Queremos inaugurar un museo nuevo: regenerar discurso, crear un relato propio basado en la riqueza de nuestras colecciones: Jaume Morera i Galicia, Miquel Viladrich, Baldomer Gili i Roig, Xavier Gosé, Leandre Cristòfol, Antoni G. Lamolla… Los primeros contactos con las corrientes de vanguardia en la década de 1930. Y en la posguerra, las inquietudes del debate entre figuración y abstracción, las corrientes informalistas, la fotografía y el cine experimental.

Hay que construir una visión a partir de las relaciones entre centro y periferia.

¿Y que hace al Museu Morera diferente de los otros museos catalanes de arte moderno y contemporáneo?

Hay que construir una visión a partir de las relaciones entre centro y periferia. Estamos muy cerca de Barcelona, podemos generar complicidades y tensiones. Y eso mismo es extrapolable a Madrid.

Hay que incorporar los avances teóricos y museográficos más recientes. Debemos dar voz a las minorías silenciadas: lecturas feministas, minorías étnicas y sociales. Trabajar la transversalidad del pensamiento: cultivar otros ámbitos creativos, como la imagen o las artes escénicas. También investigar sobre qué avances museográficos podemos incorporar. No podemos exponer del mismo modo que hace treinta o cuarenta años. Y tenemos que emprender nuevas actividades y abrir canales de difusión.

Vista de la exposición Inventari General. Foto: Jordi V. Pou.

¿Cómo se genera un discurso a partir de tensiones?

Por ejemplo, sobre la tensión entre centro y periferia, intentaremos explicar la recepción de los movimientos artísticos a lo largo de los siglos XX y XXI, y qué han aportado los creadores de Lleida a la historia del arte de nuestro país. Explicaremos la cultura y las artes recientes de Lleida y de su territorio. Un territorio determinado, sí, pero a la vez dentro de un mundo global; tenemos que ser una ventana que explique las relaciones entre lo local y lo global. Debemos repensar el discurso y las funciones del museo. En especial en lo que tiene que ver con la mediación y el conocimiento.
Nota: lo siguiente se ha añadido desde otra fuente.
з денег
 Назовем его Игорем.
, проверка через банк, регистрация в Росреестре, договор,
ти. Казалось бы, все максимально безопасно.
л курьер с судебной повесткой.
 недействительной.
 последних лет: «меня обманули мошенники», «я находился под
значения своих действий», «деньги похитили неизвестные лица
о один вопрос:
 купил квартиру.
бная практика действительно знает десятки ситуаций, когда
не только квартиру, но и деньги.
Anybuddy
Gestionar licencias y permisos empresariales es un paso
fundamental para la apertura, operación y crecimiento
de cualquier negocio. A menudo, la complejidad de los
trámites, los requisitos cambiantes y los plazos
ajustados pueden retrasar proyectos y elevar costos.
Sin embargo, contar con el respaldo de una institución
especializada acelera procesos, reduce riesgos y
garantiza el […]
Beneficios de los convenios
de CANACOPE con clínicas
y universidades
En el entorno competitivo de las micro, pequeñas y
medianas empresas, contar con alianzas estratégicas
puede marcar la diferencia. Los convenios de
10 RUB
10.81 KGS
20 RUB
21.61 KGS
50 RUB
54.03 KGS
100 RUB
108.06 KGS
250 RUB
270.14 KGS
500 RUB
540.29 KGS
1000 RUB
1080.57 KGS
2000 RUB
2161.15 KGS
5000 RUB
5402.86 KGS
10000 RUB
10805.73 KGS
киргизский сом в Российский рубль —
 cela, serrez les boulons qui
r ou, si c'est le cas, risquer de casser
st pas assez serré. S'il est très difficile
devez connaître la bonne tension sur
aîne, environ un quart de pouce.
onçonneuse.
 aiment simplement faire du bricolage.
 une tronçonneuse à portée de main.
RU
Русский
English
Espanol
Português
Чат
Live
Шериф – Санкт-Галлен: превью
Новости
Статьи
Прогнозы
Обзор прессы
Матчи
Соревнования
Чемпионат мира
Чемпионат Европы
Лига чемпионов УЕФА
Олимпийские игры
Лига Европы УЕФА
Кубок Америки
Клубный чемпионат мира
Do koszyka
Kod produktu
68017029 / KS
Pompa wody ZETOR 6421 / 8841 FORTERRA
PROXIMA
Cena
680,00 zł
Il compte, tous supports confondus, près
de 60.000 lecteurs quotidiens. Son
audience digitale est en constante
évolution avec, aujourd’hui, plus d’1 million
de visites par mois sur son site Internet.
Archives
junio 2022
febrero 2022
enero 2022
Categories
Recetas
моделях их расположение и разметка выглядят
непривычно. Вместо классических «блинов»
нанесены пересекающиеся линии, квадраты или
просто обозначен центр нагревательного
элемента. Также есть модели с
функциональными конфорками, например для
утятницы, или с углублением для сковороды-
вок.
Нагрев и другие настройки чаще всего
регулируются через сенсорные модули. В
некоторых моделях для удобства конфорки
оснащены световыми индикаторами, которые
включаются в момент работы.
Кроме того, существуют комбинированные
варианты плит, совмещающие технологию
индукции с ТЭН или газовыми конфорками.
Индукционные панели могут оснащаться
El nuevo edificio es inmenso, e imagino que exigirá una financiación importante. Como decía Josep Pla, ¿esto quién lo paga?

Tenemos la oportunidad de repensar el museo del siglo XXI. Una oportunidad única. Daremos un salto cualitativo, un cambio de escala. Ahora somos un proyecto con apoyo financiero exclusivamente municipal. Pero en el proyecto del nuevo edificio han intervenido todas las administraciones: Ayuntamiento, Diputación, Generalitat, Ministerio de Cultura, fondos europeos…

Y nos gustaría que, una vez cumplida la inversión, en el sostenimiento de la actividad ordinaria, hubiera implicaciones de todas estas administraciones, o de la mayoría.

Vista de la exposición Inventari General. Foto: Jordi V. Pou.

¿Ha establecido algún tipo de límite cronológico para no coincidir con La Panera?

No tiene sentido la competencia con La Panera, hay que compaginar visiones. Es un centro de arte contemporáneo, debe aprovechar su papel como centro de producción, y estar atento a las emergencias artísticas. En cuanto al ámbito de los recursos, hay que poner orden.

Vista de la exposición Inventari General. Foto: Jordi V. Pou.

¿Y cómo será la nueva sede?

Se trata, seguramente, de la colección de arte moderno y contemporáneo –fuera de Barcelona– más importante de Cataluña. El nuevo edificio está en la Rambla de Ferran, junto a la Diputación, a cien metros de la estación del AVE y de la futura estación de autobuses. Ocupa aproximadamente 3.400 metros cuadrados. En la planta baja estará el vestíbulo, almacenes y posiblemente la tienda. En el primer piso, una sala de exposiciones temporales. En la segunda y tercera planta, la colección permanente. La cuarta planta estará destinada a oficinas y almacén. Y en la quinta habrá espacios para talleres educativos y el auditorio.

Y una vez inaugurado el nuevo edificio, ¿como se plantean las colecciones futuras?

Debemos centrarnos no tanto en movimientos artísticos como en obras. Y establecer relatos, conclusivos o interrogativos. Esto pasa por romper el carácter historiográfico –autores y movimientos– del relato, que no el histórico. Pensamos que el elemento tiempo debe ser fundamental en los museos.